To reduce the likelihood of occupational exposures, the use of needles and sharps should be minimized. Facilities should develop plans to manage employees who may have an exposure to blood or body fluids. Aerosol-generating procedures should be undertaken with extreme caution, preferably in an airborne infection isolation room, with providers wearing appropriate PPE, including respiratory protection. In the U.S., waste generated in the care of patients under investigation or patients with confirmed EVD is subject to procedures set forth by local, state and federal regulations. Extensive guidance is provided by the CDC on all aspects of care of patients with VHF, including guidance on hemodialysis, pregnant women, handling human remains, neonatal care, selection and use of PPE, cleaning and disinfection, and management of waste.

Summary and recommendations

The model for use of investigational countermeasures during outbreaks of EVD has been established, and a similar approach would likely be taken during an MVD outbreak. Few of the countermeasures listed here have been tested in humans with MVD, and must be approached with caution through establishment of an FDA-approved investigational new drug (IND or emergency IND) protocol with informed consent. Sources of Marburg convalescent plasma are extremely limited, and the use of convalescent plasma did not appear beneficial during the 2014–2016 EVD outbreak in West Africa. Monoclonal antibodies against EVD appear more promising and, as noted above, an RCT testing four potential therapeutics was stopped early by the data safety monitoring board because of the apparent superiority of two products (Mulangu et al., 2019). MR-191 appears promising for Marburg, although it was used in a single human laboratory exposure and details surrounding that use are unavailable.

Although NHP data for favipiravir and remdesivir appear favorable, there are no data to indicate whether either would be beneficial in humans. Remdesivir, used in the PALM trial in the 2018–2019 Ebola outbreak in DRC for expanded access and an RCT, did not appear as beneficial as Mab preparations. It is unknown whether the same would apply to Marburg, but given that background it is reasonable to consider Mabs as potential first choices for treatment, if available. The siRNA and PMO products – NP-718-LNP and AVI-7288 – demonstrate good protection of NHPs against Marburg, and both have been tested in humans without any significant safety problems. However, neither has been shown to provide superior protection in humans, and given the lack of efficacy of those platforms for Ebola in humans, those products would likely not be first choice for use. Galidesivir demonstrates prophylactic efficacy against Marburg out to 24 h; phase 1 results are pending. Given the less robust response to EVD for the antiviral remdesivir, the antiviral Galidesivir might be a potential second choice below a monoclonal antibody preparation, such as MR-191-N.

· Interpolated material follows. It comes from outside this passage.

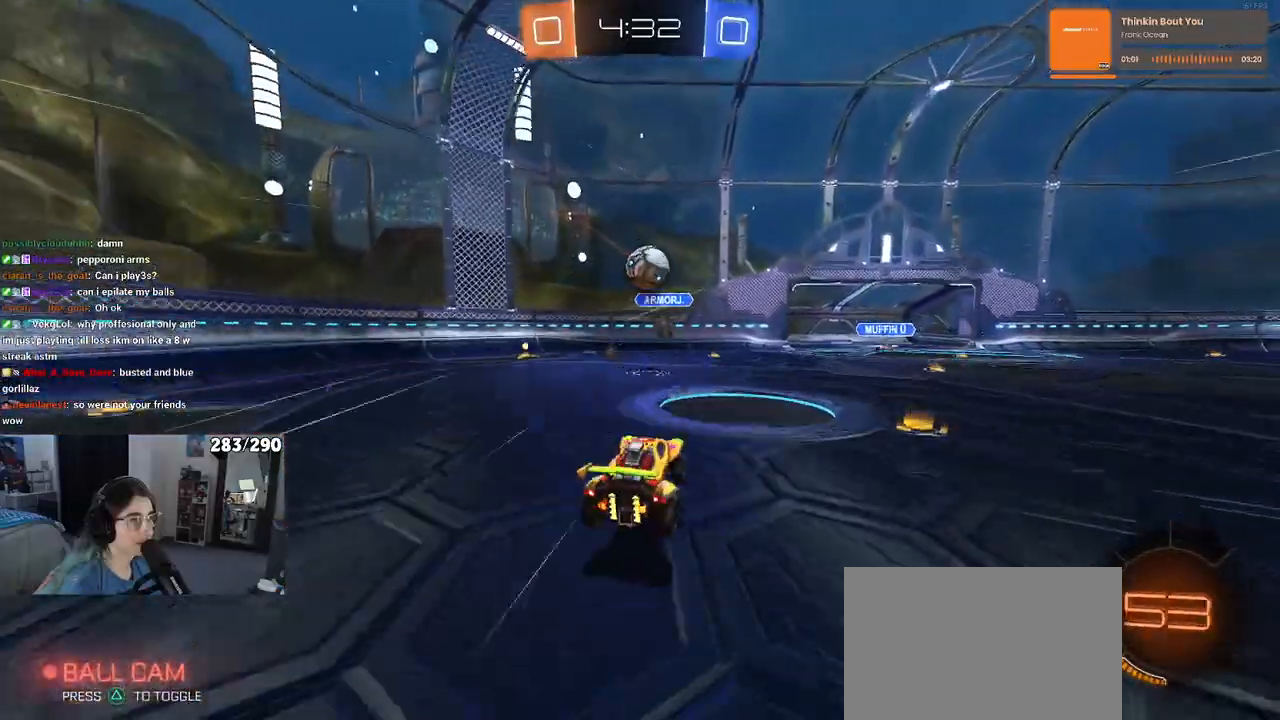
{"buttons": ["R2"], "left_stick": "center", "right_stick": "center", "events": [[17, "left_stick", "center"], [217, "left_stick", "up-right"], [417, "left_stick", "center"]]}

Several vaccine platforms appear promising. Adenovirus constructs show promise using strains having limited circulation in humans, such as Ad26/35 or cAd3, but these have not been tested against Marburg. DNA vaccines appear less protective in NHPs and would likely need to be used in a prime-boost fashion and the lack of existing licensed platforms lower their priority for emergency use, from the authors’ opinion. The recombinant VSV vaccine against Ebola is now licensed and has demonstrated safety and a reported efficacy of 97.5%. A similar platform appears to protect NHPs against Marburg. Although it has not yet been tested in humans, such an approach might hold similar promise if used for Marburg. VLPs also appear promising in NHPs but, again, have not been tested in humans, and there are no licensed VLP vaccines. Considering all these aspects, an adenovirus or VSV-vectored vaccine appear the most promising at this time.

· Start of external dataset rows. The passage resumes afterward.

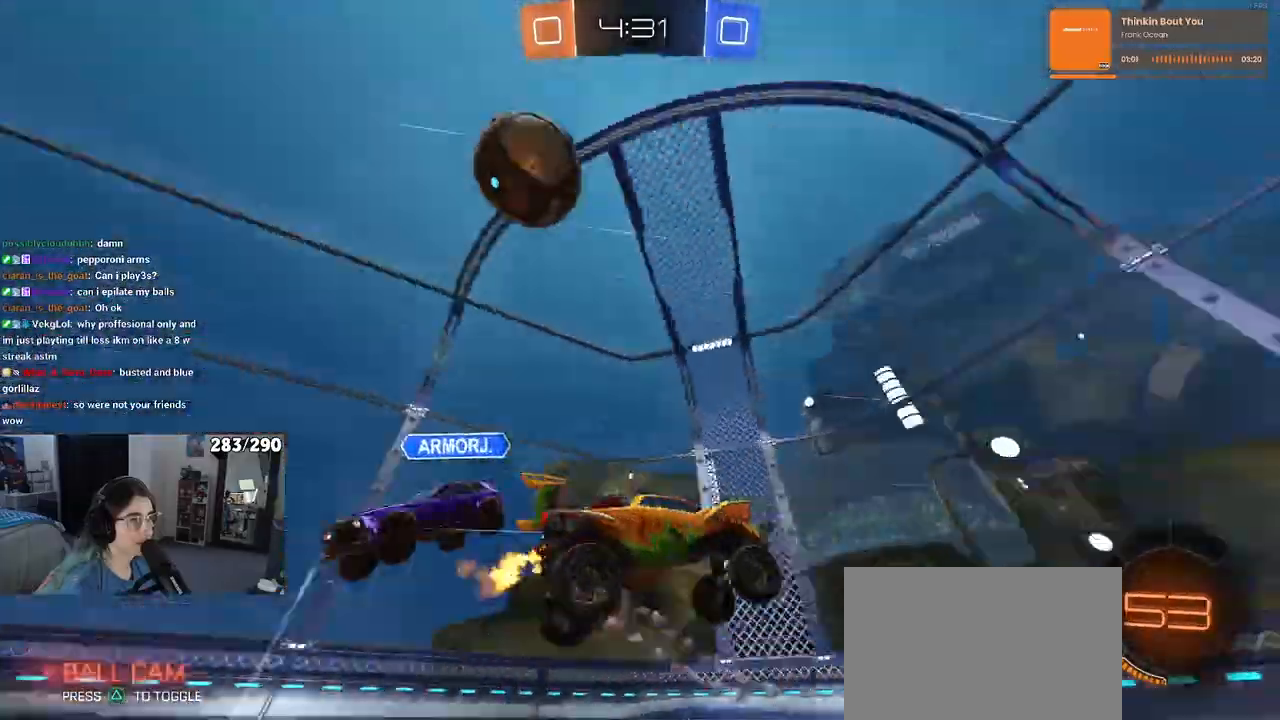
{"buttons": ["R2"], "left_stick": "down", "right_stick": "center", "events": [[450, "left_stick", "down"]]}
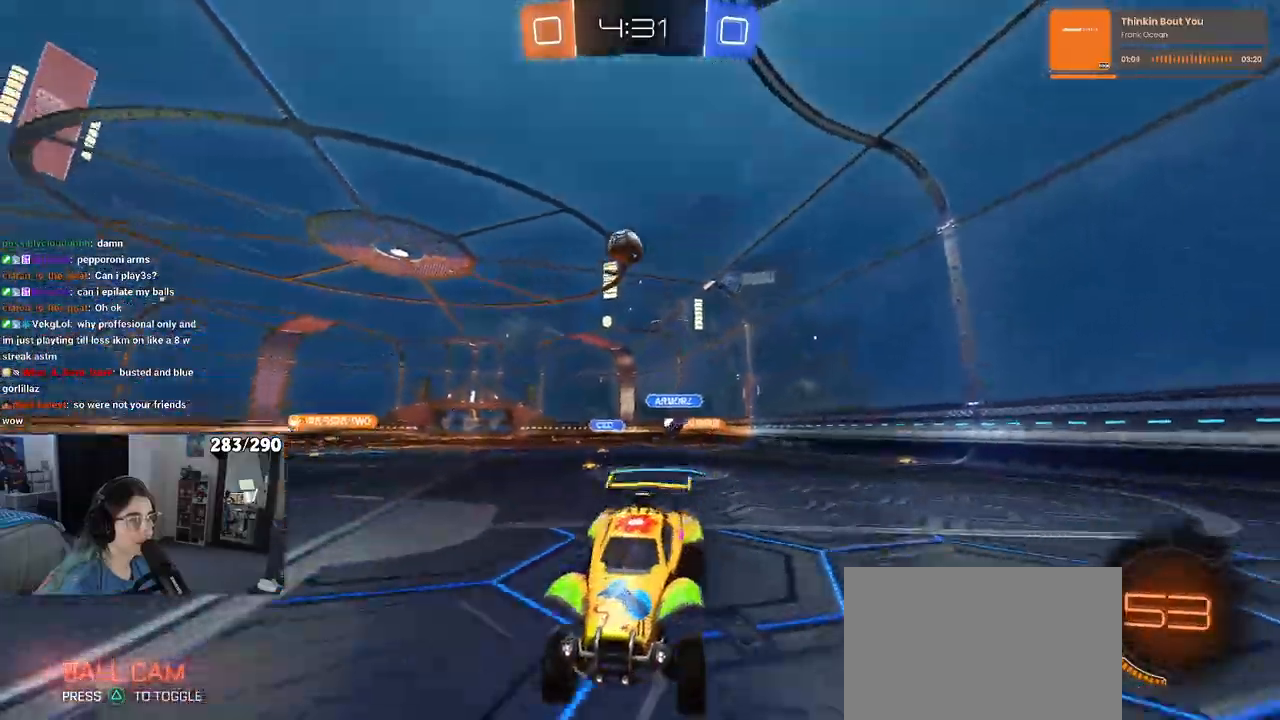
{"buttons": ["R2"], "left_stick": "down-left", "right_stick": "center", "events": [[100, "left_stick", "down-left"]]}
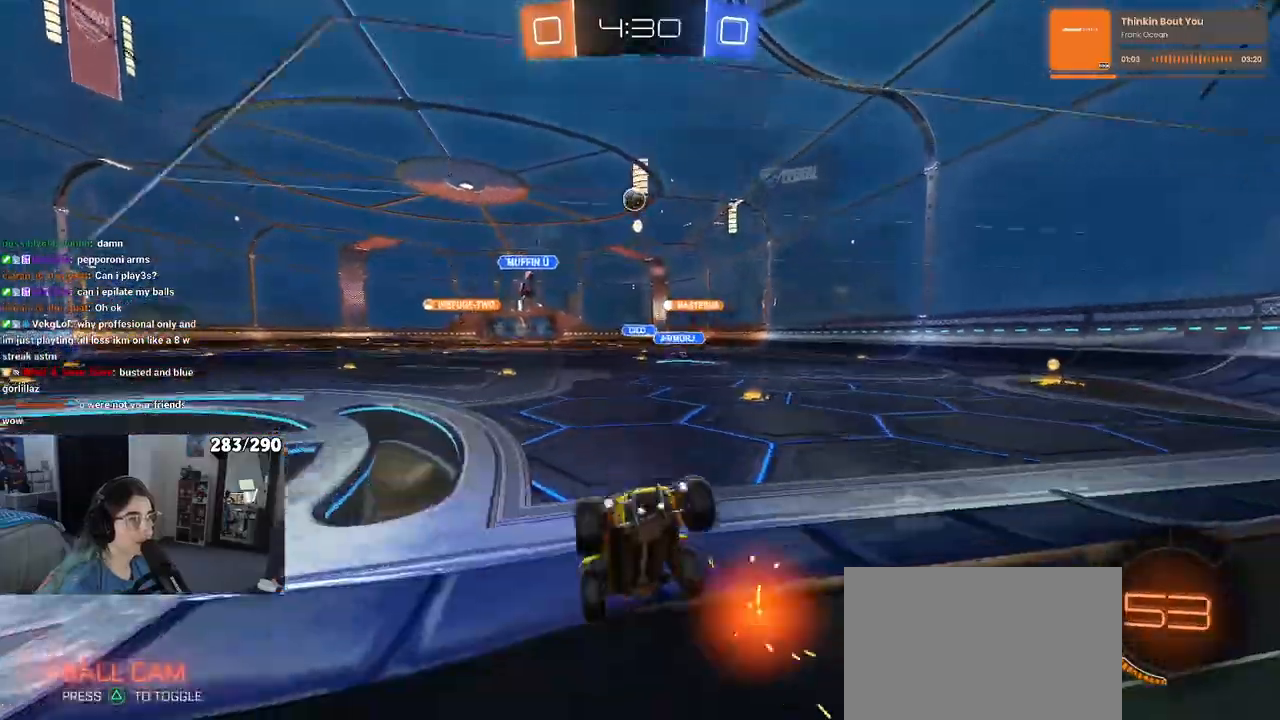
{"buttons": ["R2"], "left_stick": "left", "right_stick": "center", "events": [[183, "SQUARE", "down"], [283, "SQUARE", "up"], [483, "left_stick", "left"]]}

Many lessons learned from the Ebola experience in Africa might be applied to future Marburg outbreaks. Notably, even if promising investigational therapeutics are used, supportive care – including close monitoring of vital signs, fluid resuscitation, electrolyte and acid base monitoring – are critical components of care that must be aggressively managed in order to optimize patient outcomes in any field trials. Fischer et al. (2019) Because medical countermeasures against Marburg are rapidly evolving, updated information will be provided at www.netec.org as it becomes available.

Conflict of interest

Dr. Kortepeter is a shareholder and Chair of the Scientific Advisory Board of Integrum Scientifics. No other potential author conflicts of interest noted.

Funding

Research reported in this publication was supported by the United States Department of Health and Human Services Office of the Assistant Secretary for Preparedness and Response under award number 5 U3REP170552-003-02.

Disclaimers

The content and views expressed in this manuscript are the responsibility of the authors and do not necessarily represent the official views of the Department of Health and Human Services Office of the Assistant Secretary for Preparedness and Response, nor are they intended to represent the views of the authors’ individual institutions.

Ethical approval

The work described herein was solely a review of the literature and as such did not have a requirement for Institutional Review Board or Animal Use Committee approvals.

Appendix A.

The Medical Countermeasures Working Group Members:

Adam Beitscher, Denver Health Medical Center, Denver, CO

Nahid Bhadelia, Boston University Hospital, Boston, MA

Theodore J Cieslak, University of Nebraska Medical Center, Omaha, NE

Richard T Davey, National Institute of Allergy and Infectious Diseases, Bethesda, MD

Kerry Dierberg, Bellevue Hospital Center, New York, NY

Jared D Evans, Johns Hopkins Applied Physics Laboratory, Laurel, MD

Maria G Frank, Denver Health Medical Center, Denver, CO

Jonathan Grein, Cedars Sinai Hospital, Los Angeles, CA

Mark G Kortepeter, University of Nebraska Medical Center, Omaha, NE

Colleen S Kraft, Emory University Hospital, Atlanta, GA

Chris J Kratochvil, University of Nebraska Medical Center, Omaha, NE

Karen Martins, Biological Advanced Research and Develop Agency, Washington, DC

Susan McLellan, University of Texas Medical Branch, Galveston, TX

Greg Measer, Food and Drug Administration (FDA), White Oak, MD

Aneesh K Mehta, Emory University Hospital, Atlanta, GA

Vanessa Raabe, New York University Grossman School of Medicine, New York, NY

George Risi, Biological Advanced Research and Develop Agency, Washington, DC

Lauren Sauer, Johns Hopkins University Hospital, Baltimore, MD

Erica S Shenoy, Massachusetts General Hospital, Boston, MA

Timothy Uyeki, Centers for Disease Control and Prevention, Atlanta, GA

References

  1. Bauer M.P., Timen A., Vossen A.C.T.M., van Dissel J.T. Marburg haemorrhagic fever in returning travellers: an overview aimed at clinicians. Clin Microbiol Infect. 2019;21:e28–e31. doi: 10.1111/1469-0691.12673. [DOI] [PubMed] [Google Scholar]
  2. Beigel J.H., Tomashek K.M., Dodd L.E., Mehta A.K., Zingman B.S., Kalil A.C. Remdesivir for the treatment of Covid-19 – preliminary report. N Engl J Med. 2020 doi: 10.1056/NEJMoa2007764. Online ahead of print. [DOI] [PubMed] [Google Scholar]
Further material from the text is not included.